Kafkas Familie. Ein Fotoalbum. Vor 100 Jahren starb Franz Kafka an einer Lungentuberkulose im Sanatorium in Kierling, Österreich, kurz vor seinem 41. Geburtstag. Zum traurigen Jubiläum erscheint eine Vielzahl an Kafka Publikationen in den unterschiedlichsten Verlagen und in vielen Ausführungen. “Kafkas Familie. Ein Fotoalbum” sticht heraus und zeigt den Einzelgänger als Familienmenschen, der er zwar nicht sein wollte, aber dennoch war.
Kafka, der (Anti-)Familienmensch?
“…sonst hätte sich ja das gewöhnlichen Denken der Sache bemächtigt und mir auch andere Männer gezeigt, welche anders sind als Du (…) und doch geheiratet haben und darunter wenigstens nicht zusammengebrochen sind, was schon sehr viel ist und mir reichlich genügt hätte“, schreibt Franz über seinen Onkel Richard Löwy, nachdem er noch sehr viele andere Ähnlichkeiten zu ihm festgestellt hatte. In einer Tagebucheintragung vom 4. September 1912 bedauert der leidgeprüfte Autor: “Ich gehe nachhause und bedaure nicht geheiratet zu haben. Natürlich verwischt sich das wieder, sei es, daß ich es zu Ende denke, sei es daß sich die Gedanken verlaufen. Aber bei Gelegenheit kommt es wieder.“, fügt er kryptisch hinzu und meint sein Onkel Alfred Löwy in Spanien sei ihm “der nächste Verwandte, viel näher als die Eltern, aber natürlich nur in einem ganz bestimmten Sinn“. Aber Kafka ist zwar ebenso unverheiratet geblieben, aber an weiblicher Aufmerksamkeit fehlte es ihm dennoch nicht. Abgesehen von seinen drei Schwestern war da noch seine Mutter und seine Freundinnen Milena Jesenská, Felice Bauer, Dora Diamant u.a.

Ziel 1:
Ersetze im Text über Kafkas Familie "Fotoalbum" durch "Bildband" und gib den Abschnitt wieder, der mit "Kafkas Familie. Ein Fotoalbum." beginnt und mit "Kafka, der (Anti-)Familienmensch?" endet.

Extrahierte Einträge:

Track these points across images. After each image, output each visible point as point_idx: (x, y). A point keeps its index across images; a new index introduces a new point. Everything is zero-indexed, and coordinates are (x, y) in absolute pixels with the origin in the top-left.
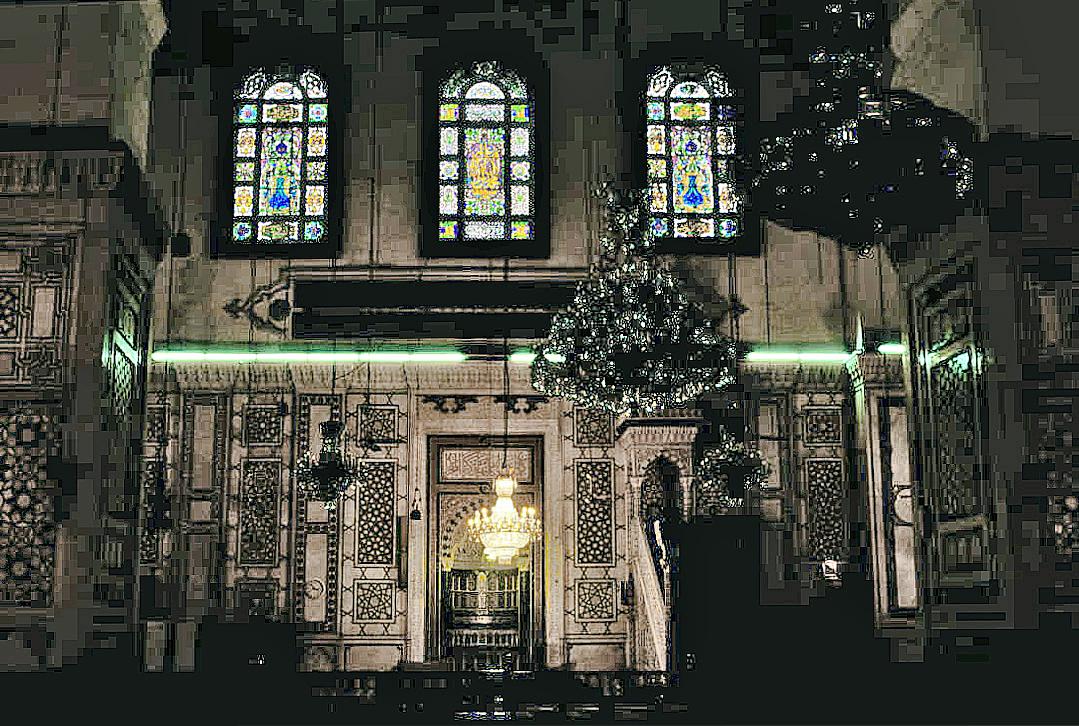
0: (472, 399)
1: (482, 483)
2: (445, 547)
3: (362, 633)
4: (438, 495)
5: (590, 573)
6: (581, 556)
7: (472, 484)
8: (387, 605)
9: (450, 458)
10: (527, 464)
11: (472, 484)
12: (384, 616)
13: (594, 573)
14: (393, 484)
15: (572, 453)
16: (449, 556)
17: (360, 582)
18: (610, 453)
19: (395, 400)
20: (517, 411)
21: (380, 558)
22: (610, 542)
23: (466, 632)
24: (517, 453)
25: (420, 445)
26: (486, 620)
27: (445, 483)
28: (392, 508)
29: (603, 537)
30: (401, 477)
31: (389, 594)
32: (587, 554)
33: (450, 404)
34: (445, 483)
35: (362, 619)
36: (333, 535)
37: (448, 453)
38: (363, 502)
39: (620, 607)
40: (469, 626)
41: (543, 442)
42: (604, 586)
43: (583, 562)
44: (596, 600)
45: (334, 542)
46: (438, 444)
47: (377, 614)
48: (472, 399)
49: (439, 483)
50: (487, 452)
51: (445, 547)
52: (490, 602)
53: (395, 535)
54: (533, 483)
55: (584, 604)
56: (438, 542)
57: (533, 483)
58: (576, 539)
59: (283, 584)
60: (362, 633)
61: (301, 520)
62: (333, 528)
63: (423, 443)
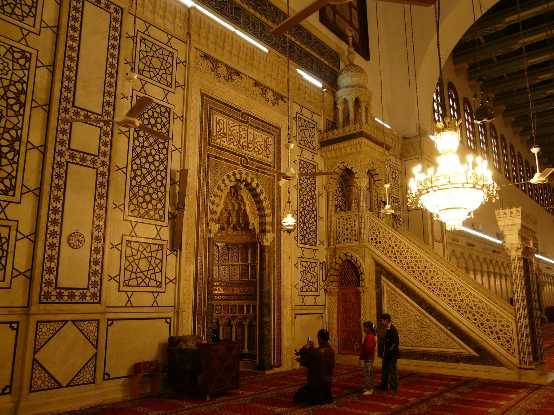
1: (241, 156)
3: (129, 304)
4: (208, 157)
7: (235, 154)
8: (157, 270)
11: (235, 154)
12: (153, 283)
13: (308, 254)
17: (130, 238)
20: (267, 100)
21: (152, 213)
22: (316, 228)
27: (215, 147)
31: (159, 256)
34: (215, 147)
35: (128, 286)
36: (103, 175)
37: (219, 118)
38: (137, 143)
39: (322, 284)
41: (280, 134)
42: (313, 265)
44: (309, 277)
45: (103, 187)
47: (147, 280)
53: (168, 190)
57: (274, 167)
59: (26, 228)
60: (129, 304)
61: (62, 143)
62: (103, 164)
63: (199, 98)
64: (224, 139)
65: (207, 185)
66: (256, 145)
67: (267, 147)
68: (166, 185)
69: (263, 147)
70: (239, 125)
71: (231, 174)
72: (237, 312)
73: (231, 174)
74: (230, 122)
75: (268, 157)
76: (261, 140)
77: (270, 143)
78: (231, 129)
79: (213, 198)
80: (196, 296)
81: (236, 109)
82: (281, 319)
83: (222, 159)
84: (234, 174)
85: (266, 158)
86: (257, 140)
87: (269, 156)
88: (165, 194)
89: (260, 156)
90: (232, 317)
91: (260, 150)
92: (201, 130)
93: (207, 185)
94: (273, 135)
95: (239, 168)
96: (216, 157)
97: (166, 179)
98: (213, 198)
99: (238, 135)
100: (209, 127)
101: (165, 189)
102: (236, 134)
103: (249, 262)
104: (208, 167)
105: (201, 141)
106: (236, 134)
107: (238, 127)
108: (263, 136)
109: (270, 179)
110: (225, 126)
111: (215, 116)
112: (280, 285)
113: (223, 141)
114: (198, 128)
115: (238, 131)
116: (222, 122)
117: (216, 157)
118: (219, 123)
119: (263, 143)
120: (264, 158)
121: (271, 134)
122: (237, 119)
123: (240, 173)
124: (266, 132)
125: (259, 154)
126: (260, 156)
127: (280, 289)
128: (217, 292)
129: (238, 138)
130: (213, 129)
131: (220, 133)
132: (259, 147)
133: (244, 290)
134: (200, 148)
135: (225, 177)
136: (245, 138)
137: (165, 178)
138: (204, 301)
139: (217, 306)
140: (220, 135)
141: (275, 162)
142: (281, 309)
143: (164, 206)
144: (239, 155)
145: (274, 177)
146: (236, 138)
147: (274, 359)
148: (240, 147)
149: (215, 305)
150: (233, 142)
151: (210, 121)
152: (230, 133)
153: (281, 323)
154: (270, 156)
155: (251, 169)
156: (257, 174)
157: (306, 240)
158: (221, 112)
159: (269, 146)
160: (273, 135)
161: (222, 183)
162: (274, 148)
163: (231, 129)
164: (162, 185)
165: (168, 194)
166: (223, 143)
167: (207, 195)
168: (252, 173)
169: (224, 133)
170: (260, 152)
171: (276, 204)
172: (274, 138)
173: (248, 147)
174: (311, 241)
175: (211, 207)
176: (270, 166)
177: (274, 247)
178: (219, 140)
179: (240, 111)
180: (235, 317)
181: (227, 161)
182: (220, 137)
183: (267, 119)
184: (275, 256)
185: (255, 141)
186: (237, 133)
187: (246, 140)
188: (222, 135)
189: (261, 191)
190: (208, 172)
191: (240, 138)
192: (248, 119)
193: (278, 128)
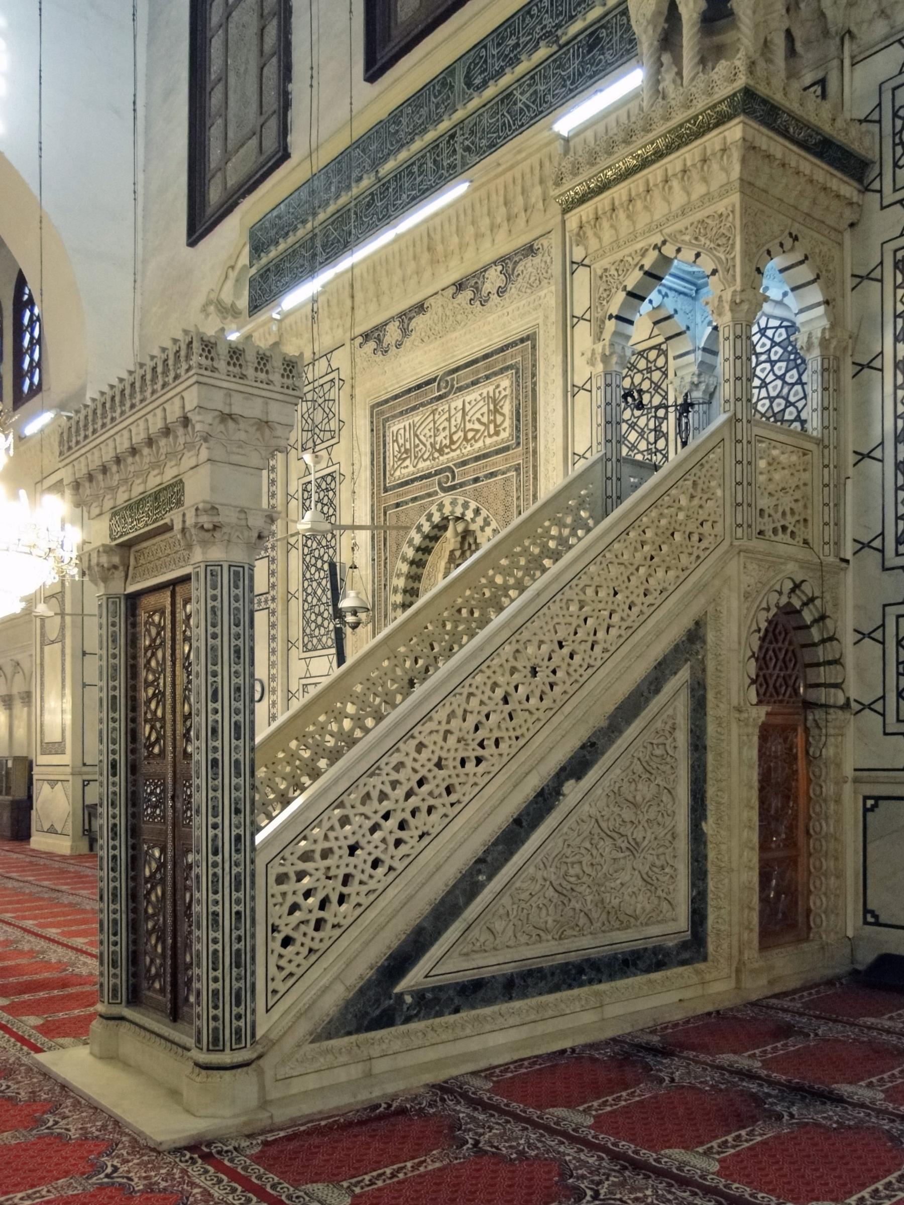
48: (420, 308)
74: (416, 419)
77: (503, 393)
85: (495, 438)
89: (480, 444)
120: (488, 441)
126: (480, 444)
132: (477, 426)
136: (444, 429)
145: (517, 469)
152: (417, 442)
155: (461, 485)
160: (510, 367)
168: (465, 492)
173: (452, 442)
183: (497, 340)
185: (467, 418)
189: (485, 520)
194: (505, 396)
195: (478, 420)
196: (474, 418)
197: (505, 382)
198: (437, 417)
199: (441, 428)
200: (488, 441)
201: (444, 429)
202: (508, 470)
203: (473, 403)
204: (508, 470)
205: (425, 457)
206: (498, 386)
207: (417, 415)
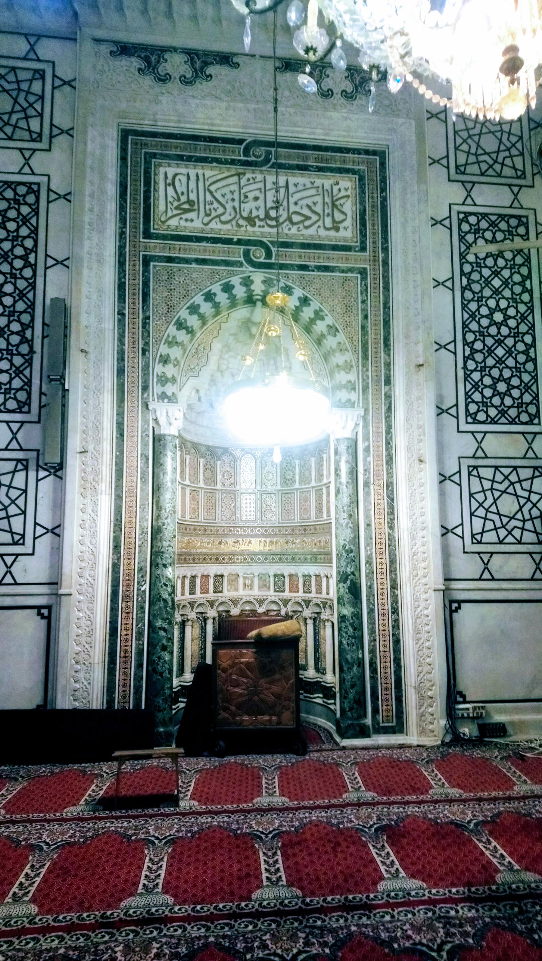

Ziel 2:
Gib jede Zeile der Einträge an, in der die Zeichenfolge "indexed" vorkommt. Dabei ist die Groß- und Kleinschreibung zu beachten.

Musterlösung 1:
Kafkas Familie. Ein Bildband. Vor 100 Jahren starb Franz Kafka an einer Lungentuberkulose im Sanatorium in Kierling, Österreich, kurz vor seinem 41. Geburtstag. Zum traurigen Jubiläum erscheint eine Vielzahl an Kafka Publikationen in den unterschiedlichsten Verlagen und in vielen Ausführungen. “Kafkas Familie. Ein Bildband” sticht heraus und zeigt den Einzelgänger als Familienmenschen, der er zwar nicht sein wollte, aber dennoch war.
Kafka, der (Anti-)Familienmensch?

Musterlösung 2:
Track these points across images. After each image, output each visible point as point_idx: (x, y). A point keeps its index across images; a new index introduces a new point. Everything is zero-indexed, and coordinates are (x, y) in absolute pixels with the origin in the top-left.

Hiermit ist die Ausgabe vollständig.